- _What the exercise asks_: Among the entries below, find each line holding "phpBB" and return it.

━━━━━━━━━━

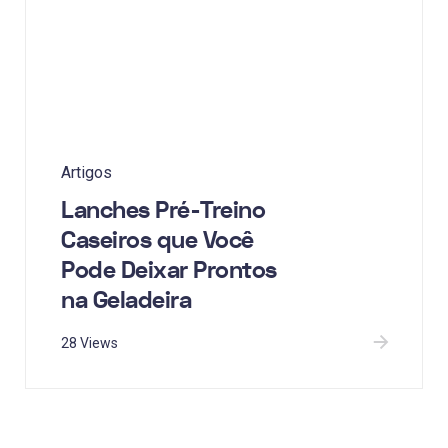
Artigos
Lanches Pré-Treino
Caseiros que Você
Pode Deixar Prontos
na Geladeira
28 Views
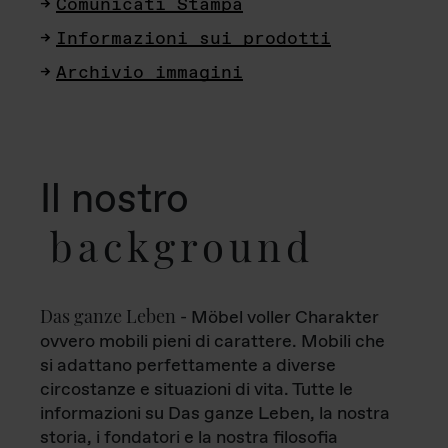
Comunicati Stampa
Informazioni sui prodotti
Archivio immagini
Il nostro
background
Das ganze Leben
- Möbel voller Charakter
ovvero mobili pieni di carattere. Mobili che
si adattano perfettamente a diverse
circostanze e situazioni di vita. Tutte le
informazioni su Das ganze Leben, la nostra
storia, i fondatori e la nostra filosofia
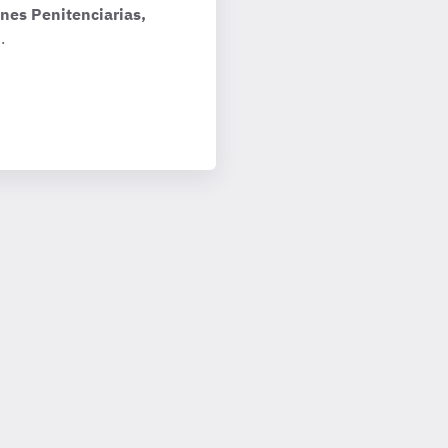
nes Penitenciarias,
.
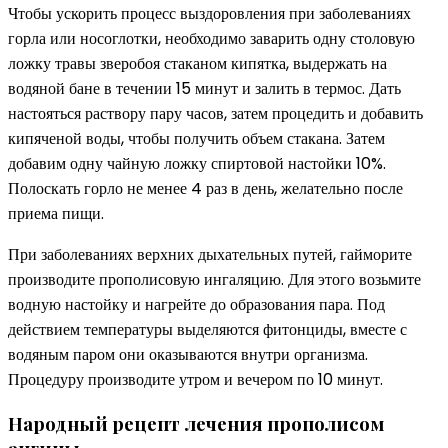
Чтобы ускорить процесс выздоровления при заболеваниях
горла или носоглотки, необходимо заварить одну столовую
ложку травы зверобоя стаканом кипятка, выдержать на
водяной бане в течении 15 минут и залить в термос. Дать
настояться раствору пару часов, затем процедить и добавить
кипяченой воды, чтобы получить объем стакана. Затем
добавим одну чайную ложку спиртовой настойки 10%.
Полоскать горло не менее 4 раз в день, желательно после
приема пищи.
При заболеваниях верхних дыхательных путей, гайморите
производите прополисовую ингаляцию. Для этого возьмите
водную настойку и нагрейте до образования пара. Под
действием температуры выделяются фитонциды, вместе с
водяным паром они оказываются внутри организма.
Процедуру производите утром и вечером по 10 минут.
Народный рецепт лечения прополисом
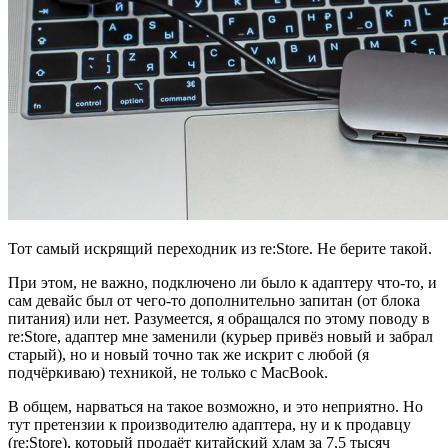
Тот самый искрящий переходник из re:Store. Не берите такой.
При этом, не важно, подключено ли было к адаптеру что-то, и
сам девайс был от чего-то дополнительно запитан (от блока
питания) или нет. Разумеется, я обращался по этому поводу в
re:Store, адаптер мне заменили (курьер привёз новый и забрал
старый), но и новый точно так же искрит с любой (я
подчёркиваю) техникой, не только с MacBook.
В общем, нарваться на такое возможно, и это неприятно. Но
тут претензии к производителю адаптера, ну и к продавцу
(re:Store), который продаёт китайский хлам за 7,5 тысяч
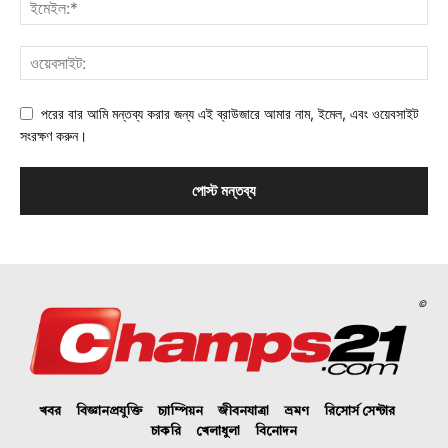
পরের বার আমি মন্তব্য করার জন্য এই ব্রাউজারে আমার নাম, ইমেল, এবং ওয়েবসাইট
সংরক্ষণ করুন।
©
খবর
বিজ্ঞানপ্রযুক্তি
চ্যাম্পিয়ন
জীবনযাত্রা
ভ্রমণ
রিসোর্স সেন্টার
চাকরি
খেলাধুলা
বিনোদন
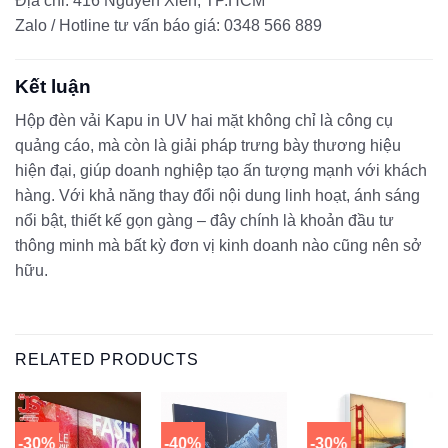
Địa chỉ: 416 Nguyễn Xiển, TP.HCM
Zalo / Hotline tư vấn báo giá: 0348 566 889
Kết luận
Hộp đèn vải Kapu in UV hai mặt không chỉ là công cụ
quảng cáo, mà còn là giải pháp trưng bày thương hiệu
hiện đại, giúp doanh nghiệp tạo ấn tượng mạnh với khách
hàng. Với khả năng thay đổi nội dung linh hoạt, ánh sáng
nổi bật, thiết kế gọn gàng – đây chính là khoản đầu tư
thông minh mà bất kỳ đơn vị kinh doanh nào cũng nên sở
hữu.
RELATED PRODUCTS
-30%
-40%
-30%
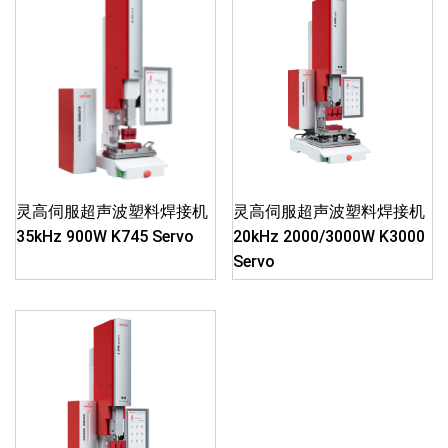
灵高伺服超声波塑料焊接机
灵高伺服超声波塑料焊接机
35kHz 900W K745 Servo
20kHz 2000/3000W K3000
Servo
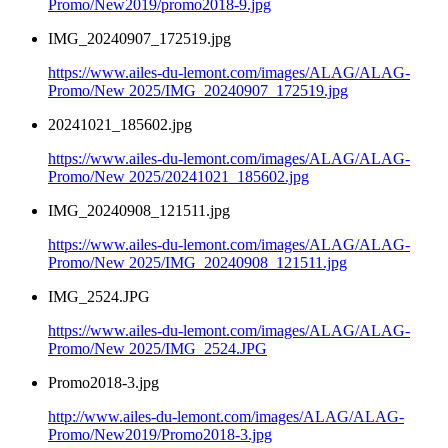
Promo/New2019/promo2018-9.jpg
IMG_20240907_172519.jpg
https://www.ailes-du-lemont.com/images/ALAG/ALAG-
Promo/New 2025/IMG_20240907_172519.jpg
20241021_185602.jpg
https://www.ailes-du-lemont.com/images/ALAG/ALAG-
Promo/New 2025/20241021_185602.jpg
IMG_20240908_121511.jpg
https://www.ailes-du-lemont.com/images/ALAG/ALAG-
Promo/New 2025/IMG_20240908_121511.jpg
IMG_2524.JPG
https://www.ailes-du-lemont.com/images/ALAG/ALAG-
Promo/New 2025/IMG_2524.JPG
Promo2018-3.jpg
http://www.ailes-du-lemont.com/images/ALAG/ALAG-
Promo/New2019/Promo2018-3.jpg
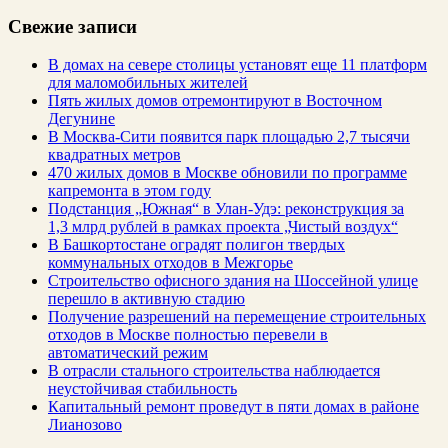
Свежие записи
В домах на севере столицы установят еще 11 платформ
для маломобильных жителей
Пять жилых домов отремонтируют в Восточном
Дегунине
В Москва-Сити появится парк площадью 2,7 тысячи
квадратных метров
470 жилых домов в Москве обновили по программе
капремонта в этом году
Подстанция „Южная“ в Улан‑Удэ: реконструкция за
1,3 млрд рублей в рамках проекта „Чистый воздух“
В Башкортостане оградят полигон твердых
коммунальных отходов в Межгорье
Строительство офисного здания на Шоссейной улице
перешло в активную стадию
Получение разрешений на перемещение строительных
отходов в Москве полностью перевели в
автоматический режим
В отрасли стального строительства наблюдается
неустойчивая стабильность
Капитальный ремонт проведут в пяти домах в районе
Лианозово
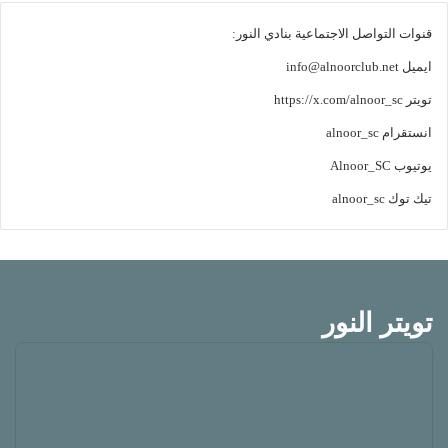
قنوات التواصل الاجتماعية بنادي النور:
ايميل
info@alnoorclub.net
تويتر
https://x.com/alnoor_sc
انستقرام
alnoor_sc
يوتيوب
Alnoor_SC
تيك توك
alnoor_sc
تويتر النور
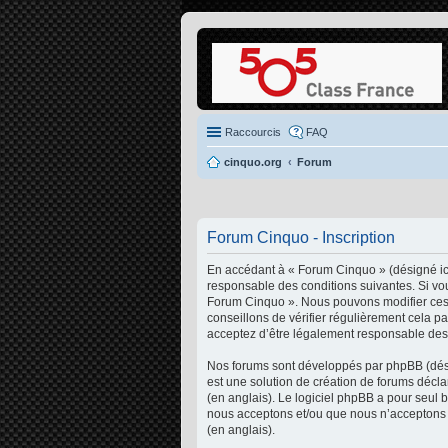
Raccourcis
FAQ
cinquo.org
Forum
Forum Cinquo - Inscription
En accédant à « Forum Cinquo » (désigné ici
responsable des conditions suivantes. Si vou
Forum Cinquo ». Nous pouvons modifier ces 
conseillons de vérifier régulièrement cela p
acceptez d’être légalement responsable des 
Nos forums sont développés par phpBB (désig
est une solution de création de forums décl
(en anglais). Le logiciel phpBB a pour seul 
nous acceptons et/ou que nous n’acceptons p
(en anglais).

━━━━━━━━━━

- _Answer space_:
Nos forums sont développés par phpBB (désig
(en anglais). Le logiciel phpBB a pour seul 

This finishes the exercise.